The real question facing the state at this point in its history is how to restart and build significant investment in oil development. As DNR Commissioner Dan Sullivan said last fall when talking about the Administration’s efforts to stabilize and rebuild production rates, “[w]e need $4 billion minimum [per year in investment], and we’re not even close to that now.”

Indeed, if anything the industry is going backwards. ConocoPhillips recent announcement that it only has budgeted $900 million this year for Alaska capital expenditures – against an industry backdrop of substantially increased investment levels elsewhere and overall inflation rates that diminish the value of invested capital even further – is disappointing.

If spent on the right things, the potential effects of increased investment in Alaska’s oil patch can be staggering. In testimony before the Legislature in 2006, BP presented a chart that did a great job of capturing the potential.  (For a larger version, click on the chart below.)

Remaining Life at Various Investment Levels

What that chart shows is the effect of investment on production levels. The single, black line coming down the left side of the chart is the actual level of North Slope production up to 2006, when the chart was prepared. The three lines from that point forward represent potential futures at different levels of investment.

The bottom, red line is the potential future resulting from a zero investment case. It shows a decline curve of 15% and oil production reaching roughly the 300,000 barrel/day level early in the current decade. The middle, green line is the potential future resulting from what the testimony described as maintaining the then status quo in terms of investment levels (in the neighborhood of $1 – 1.5 billion/year). It shows the continuation of a roughly 6% decline curve, with the same level of production being reached sometime in the next decade.

The real significance of the chart, however, is the upper, blue line.
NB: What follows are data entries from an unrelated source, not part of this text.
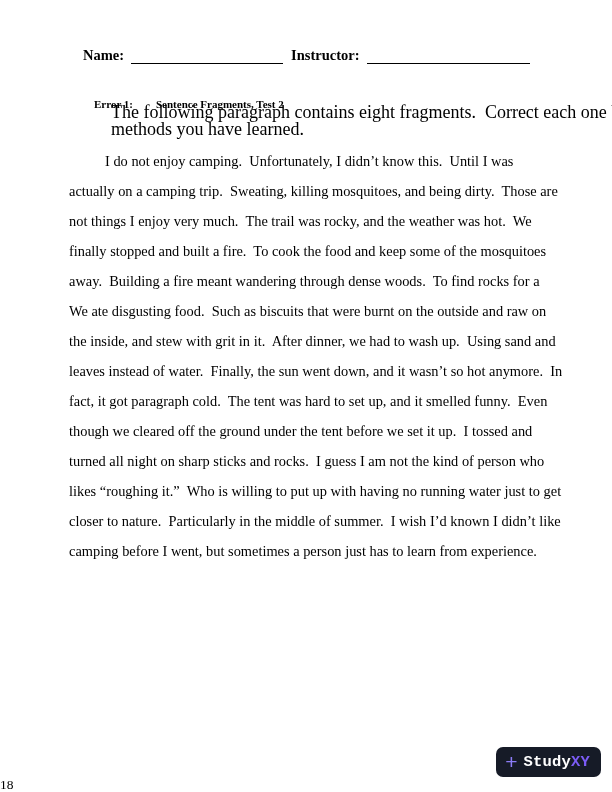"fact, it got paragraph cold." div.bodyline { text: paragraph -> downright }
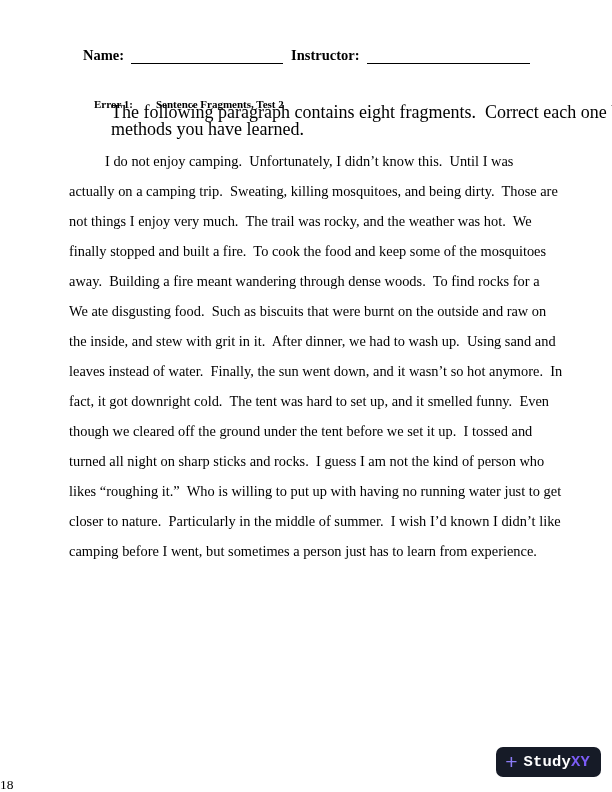"Study" .brand-study, .brand-xy { font-family: Liberation Mono, monospace -> none }
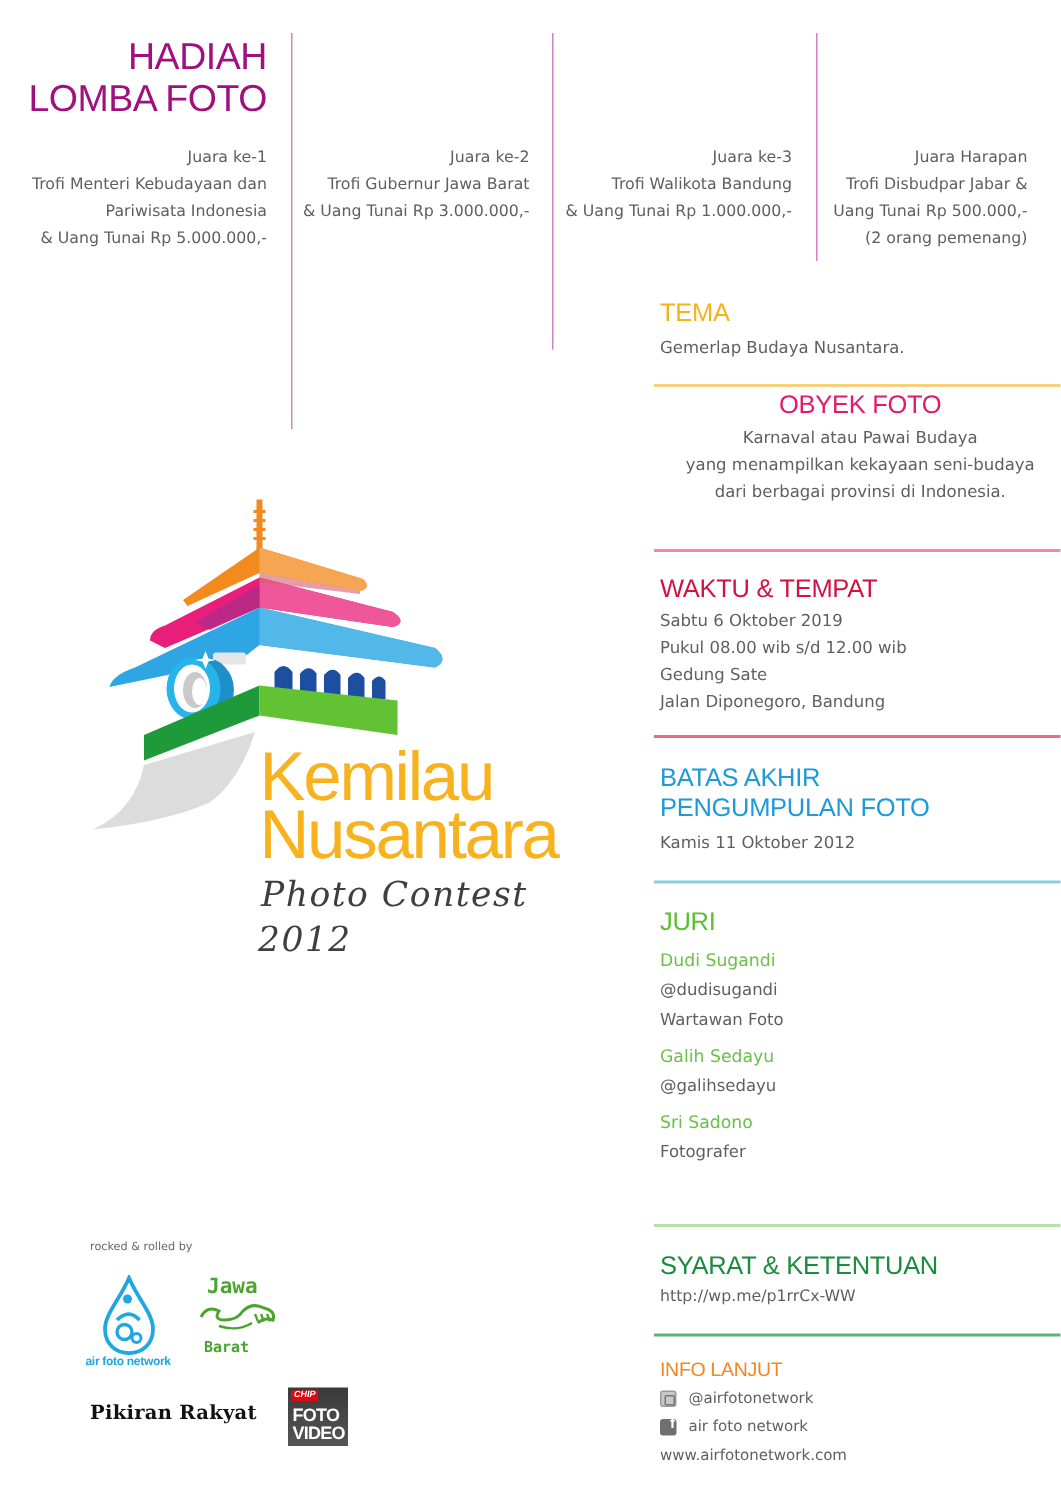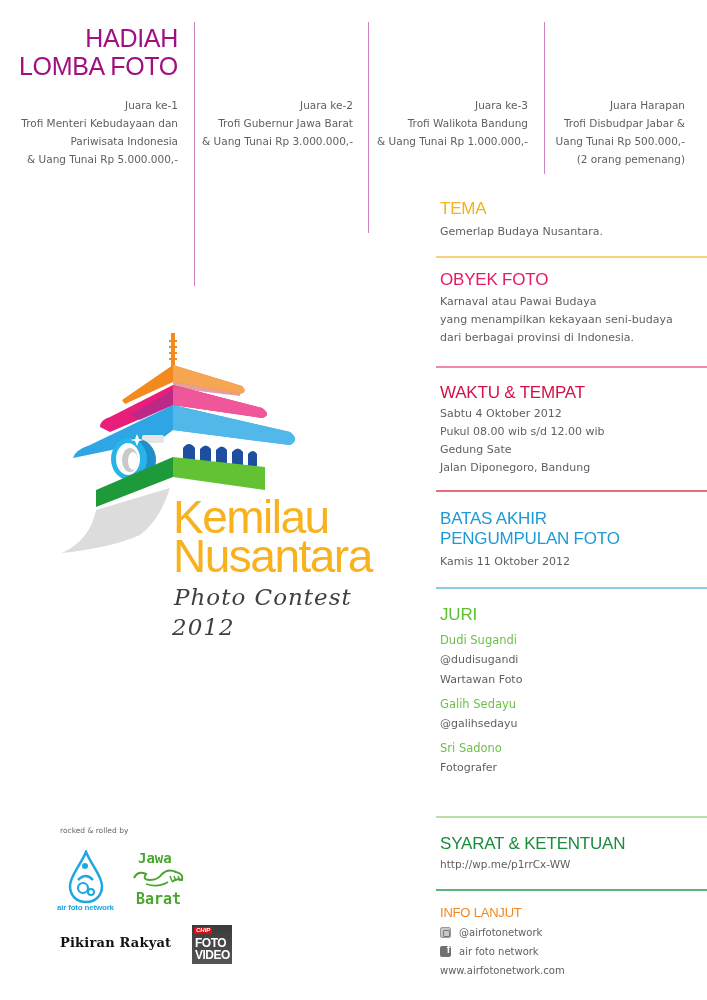"OBYEK FOTO" div.sec { text-align: none -> center; top: 270px -> 260px }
It shows the potential future resulting from doubling those then-current investment levels. The result is a roughly 3% decline curve, with the 300,000 barrel/day mark being put off to nearly 2050.

As important is what the pie charts in the upper right hand corner depict about the same scenario. The pie charts in general show the additional oil that potentially would be produced under the various scenarios. The pie chart reflecting the 3% decline alternative shows that, with the added investment an additional 4 billion barrels (over the status quo case) potentially could be recovered from existing North Slope resources. Using today’s price of oil as a proxy that amounts to an additional $400 billion in gross value. Even assuming the state only recovers its royalty share, that represents an additional $50 billion in the state’s coffers over the same period.

The burning question that the state should be asking itself today is “what does it take to move investment levels – and thus, production levels – to the blue line?” Not only has the Dispatch not asked that question, if confronted by this same chart, my belief is that in its current mood the Dispatch instead would argue about why the decline curves on the chart stop at 300,000 barrels, and miss the larger point entirely.

Frankly, I think there are potential answers to the burning question that Alaska should be exploring. And they do not lie in tinkering with the tax code. Even if passed without amendment, my sense is that the Governor’s favored H.B. 110 would only move the decline curve marginally from the green line.

Instead, Alaska needs to think more globally. One answer is to look closely at the co-investment model that Norway uses. Under that model, the state invests alongside industry in the development of the state’s resources. Not only does that increase overall investment levels, at least in Norway the resulting alignment between industry and the state also has resulted in sustained levels of industry investment that have helped significantly to flatten Norway’s decline curve.

I will write more about that in the near future. If the Dispatch keeps going in its current direction, however, don’t expect to see that discussion on its pages. There won’t be enough room to fit it in amongst the latest excerpts from Crude Awakening, speculations about the motivations behind those who disagree with its stories and other harangues about perceived industry failings.